Tribunal Administratif de Montpellier — Décision N° TA34-2200140

mardi 20 juin 2023

JuridictionTribunal Administratif de Montpellier
SectionTribunal Administratif de Montpellier
N° DossierTA34-2200140
TypeDécision
RecoursPlein contentieux
PublicationC
FormationPrésident BESLE

Texte intégral

Vu la procédure suivante :

Par une requête et un mémoire, enregistrés les 12 janvier 2022 et 10 février 2022, Mme E A D demande au tribunal de lui accorder une remise de sa dette de prime d'activité.

Elle soutient que :

- elle n'a pas déclaré vivre avec M. C car ce dernier ne souhaitait pas apparaitre sur les déclarations auprès de la caisse d'allocations familiales ;

- elle est dans une situation précaire et vit seule avec ses enfants.

Par un mémoire en défense, enregistré le 25 avril 2023, la caisse d'allocations familiales de l'Hérault conclut au rejet de la requête.

Elle fait valoir qu'aucun des moyens de la requête n'est fondé.

Vu les autres pièces du dossier.

Vu :

- le code de la sécurité sociale ;

- le code de justice administrative.

Le président de la formation de jugement a dispensé le rapporteur public, sur sa proposition, de prononcer ses conclusions à l'audience.

Les parties ont été régulièrement averties du jour de l'audience.

Le rapport de M. B a été entendu au cours de l'audience publique.

La clôture de l'instruction a été prononcée à l'issue de l'audience.

Considérant ce qui suit :

1. Mme A D bénéficie de la prime d'activité dans le département de l'Hérault.
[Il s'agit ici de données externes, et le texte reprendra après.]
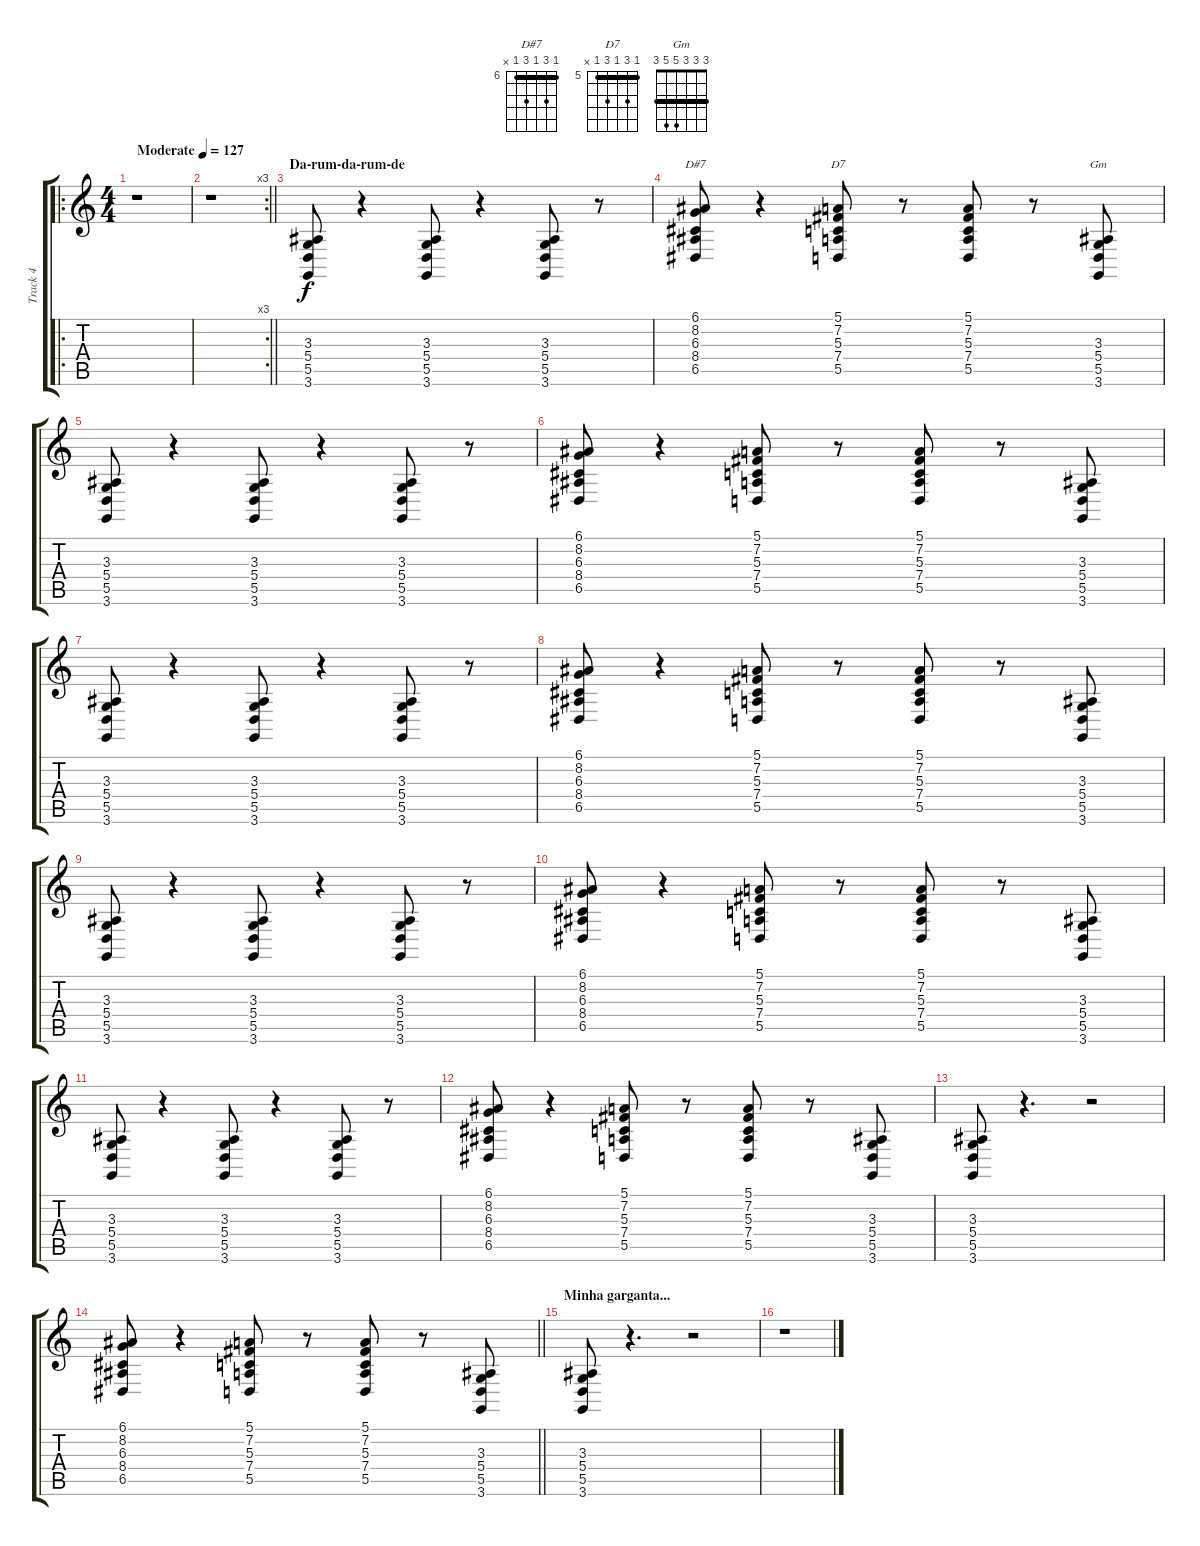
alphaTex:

\track ("Track 4" "Track 4") {instrument stringensemble1}
\staff {score tabs}
\tuning (E4 B3 G3 D3 A2 E2) {hide}
\chord ("D#7" 6 8 6 8 6 x) {firstfret 6 barre 6}
\chord ("D7" 5 7 5 7 5 x) {firstfret 5 barre 5}
\chord ("Gm" 3 3 3 5 5 3) {barre 3}
\ro
\ts (4 4)
\tempo (127 "Moderate")
\clef g2
\ks c
r.1{dy f instrument stringensemble1} |
\rc 3
\barLineRight lightlight
r.1 |
\section ("" "Da-rum-da-rum-de")
(3.3 5.4 5.5 3.6).8 r.4 (3.3 5.4 5.5 3.6).8 r.4 (3.3 5.4 5.5 3.6).8 r.8 |
(6.1 8.2 6.3 8.4 6.5).8{ch "D#7"} r.4 (5.1 7.2 5.3 7.4 5.5).8{ch "D7"} r.8 (5.1 7.2 5.3 7.4 5.5).8 r.8 (3.3 5.4 5.5 3.6).8{ch "Gm"} |
(3.3 5.4 5.5 3.6).8 r.4 (3.3 5.4 5.5 3.6).8 r.4 (3.3 5.4 5.5 3.6).8 r.8 |
(6.1 8.2 6.3 8.4 6.5).8 r.4 (5.1 7.2 5.3 7.4 5.5).8 r.8 (5.1 7.2 5.3 7.4 5.5).8 r.8 (3.3 5.4 5.5 3.6).8 |
(3.3 5.4 5.5 3.6).8 r.4 (3.3 5.4 5.5 3.6).8 r.4 (3.3 5.4 5.5 3.6).8 r.8 |
(6.1 8.2 6.3 8.4 6.5).8 r.4 (5.1 7.2 5.3 7.4 5.5).8 r.8 (5.1 7.2 5.3 7.4 5.5).8 r.8 (3.3 5.4 5.5 3.6).8 |
(3.3 5.4 5.5 3.6).8 r.4 (3.3 5.4 5.5 3.6).8 r.4 (3.3 5.4 5.5 3.6).8 r.8 |
(6.1 8.2 6.3 8.4 6.5).8 r.4 (5.1 7.2 5.3 7.4 5.5).8 r.8 (5.1 7.2 5.3 7.4 5.5).8 r.8 (3.3 5.4 5.5 3.6).8 |
(3.3 5.4 5.5 3.6).8 r.4 (3.3 5.4 5.5 3.6).8 r.4 (3.3 5.4 5.5 3.6).8 r.8 |
(6.1 8.2 6.3 8.4 6.5).8 r.4 (5.1 7.2 5.3 7.4 5.5).8 r.8 (5.1 7.2 5.3 7.4 5.5).8 r.8 (3.3 5.4 5.5 3.6).8 |
(3.3 5.4 5.5 3.6).8 r.4{d} r.2 |
\barLineRight lightlight
(6.1 8.2 6.3 8.4 6.5).8 r.4 (5.1 7.2 5.3 7.4 5.5).8 r.8 (5.1 7.2 5.3 7.4 5.5).8 r.8 (3.3 5.4 5.5 3.6).8 |
\section ("" "Minha garganta...")
(3.3 5.4 5.5 3.6).8 r.4{d} r.2 |
r.1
A la suite d'un rapport d'enquête du 28 octobre 2021, le directeur de la caisse d'allocations familiales de l'Hérault lui a notifié, par une décision du 17 novembre 2021, un indu de prime d'activité pour la période d'avril 2020 à mars 2021 d'un montant de 332,05 euros. Par une décision du 30 décembre 2021, une remise partielle d'un montant de 83,01 euros lui a été accordée. Par la présente requête, Mme A D demande la remise gracieuse de sa dette dont le solde s'élève à 249,04 euros.
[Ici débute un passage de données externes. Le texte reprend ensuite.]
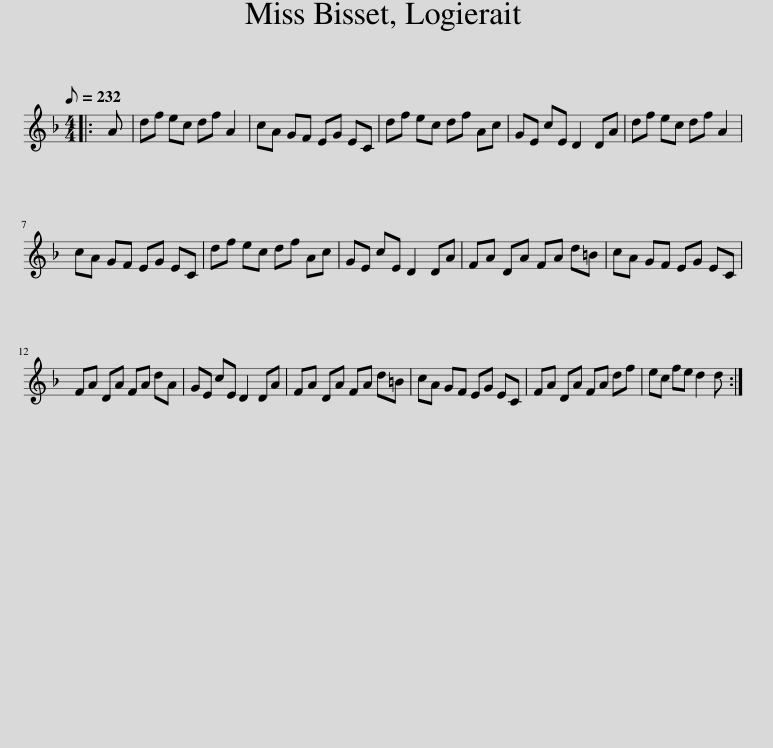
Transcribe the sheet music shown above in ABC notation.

X:1
L:1/8
Q:1/8=232
M:4/4
I:linebreak $
K:Dmin
V:1 treble
V:1
|: A | df ec df A2 | cA GF EG EC | df ec df Ac | GE cE D2 DA | %5
 df ec df A2 |$ cA GF EG EC | df ec df Ac | GE cE D2 DA | FA DA FA d=B | %10
 cA GF EG EC |$ FA DA FA dA | GE cE D2 DA | FA DA FA d=B | cA GF EG EC | %15
 FA DA FA df | ec fe d2 d :| %17
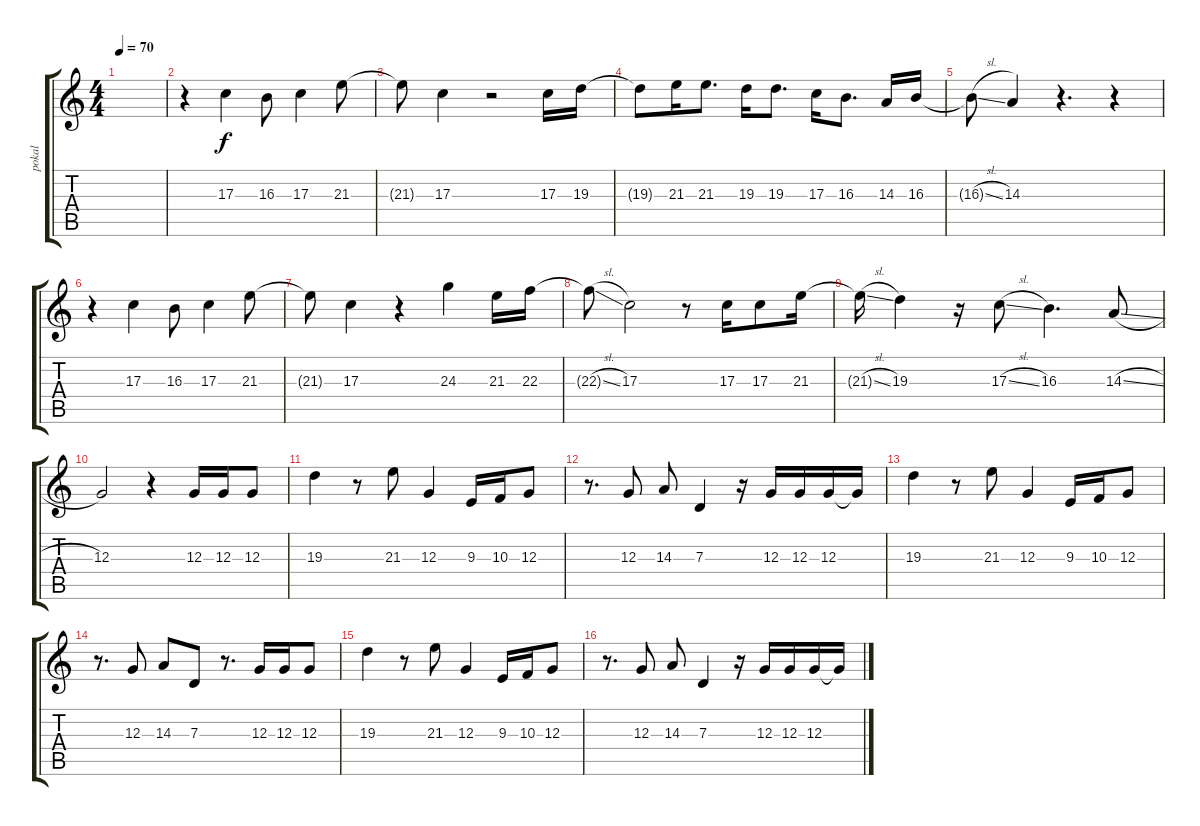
\track ("pokal" "pokal") {instrument voiceoohs}
\staff {score tabs}
\tuning (E4 B3 G3 D3 A2 E2) {hide}
\ts (4 4)
\tempo 70
\clef g2
\ks c
|
r.4 17.3.4 16.3.8 17.3.4 21.3.8 |
21.3{t}.8 17.3.4 r.2 17.3.16 19.3.16 |
19.3{t}.8 21.3.16 21.3.8{d} 19.3.16 19.3.8{d} 17.3.16 16.3.8{d} 14.3.16 16.3.16 |
16.3{sl t}.8 14.3.4 r.4{d} r.4 |
r.4 17.3.4 16.3.8 17.3.4 21.3.8 |
21.3{t}.8 17.3.4 r.4 24.3.4 21.3.16 22.3.16 |
22.3{sl t}.8 17.3.2 r.8 17.3.16 17.3.8 21.3.16 |
21.3{sl t}.16 19.3.4 r.16 17.3{sl}.8 16.3.4{d} 14.3{sl}.8 |
12.3.2 r.4 12.3.16 12.3.16 12.3.8 |
19.3.4 r.8 21.3.8 12.3.4 9.3.16 10.3.16 12.3.8 |
r.8{d} 12.3.8 14.3.8 7.3.4 r.16 12.3.16 12.3.16 12.3.16 12.3{t}.16 |
19.3.4 r.8 21.3.8 12.3.4 9.3.16 10.3.16 12.3.8 |
r.8{d} 12.3.8 14.3.8 7.3.8 r.8{d} 12.3.16 12.3.16 12.3.8 |
19.3.4 r.8 21.3.8 12.3.4 9.3.16 10.3.16 12.3.8 |
r.8{d} 12.3.8 14.3.8 7.3.4 r.16 12.3.16 12.3.16 12.3.16 12.3{t}.16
2. Aux termes de l'article L. 845-3 du code de la sécurité sociale : " Tout paiement indu de prime d'activité est récupéré par l'organisme chargé de son service. () La créance peut être remise ou réduite par l'organisme mentionné au premier alinéa du présent article, en cas de bonne foi ou de précarité de la situation du débiteur, sauf si cette créance résulte d'une manœuvre frauduleuse ou d'une fausse déclaration. () ".

3. Lorsqu'il statue sur un recours dirigé contre une décision refusant ou ne faisant que partiellement droit à une demande de remise gracieuse d'un indu de prime d'activité, il appartient au juge administratif, eu égard tant à la finalité de son intervention qu'à sa qualité de juge de plein contentieux, non de se prononcer sur les éventuels vices propres de la décision attaquée, mais d'examiner si une remise gracieuse totale ou partielle est susceptible d'être accordée, en se prononçant lui-même sur la demande au regard des dispositions applicables et des circonstances de fait dont il est justifié par l'une et l'autre parties à la date de sa propre décision. Les conditions tenant, d'une part, à la bonne foi du demandeur et, d'autre part, à la précarité de sa situation ne peuvent être regardées comme alternatives.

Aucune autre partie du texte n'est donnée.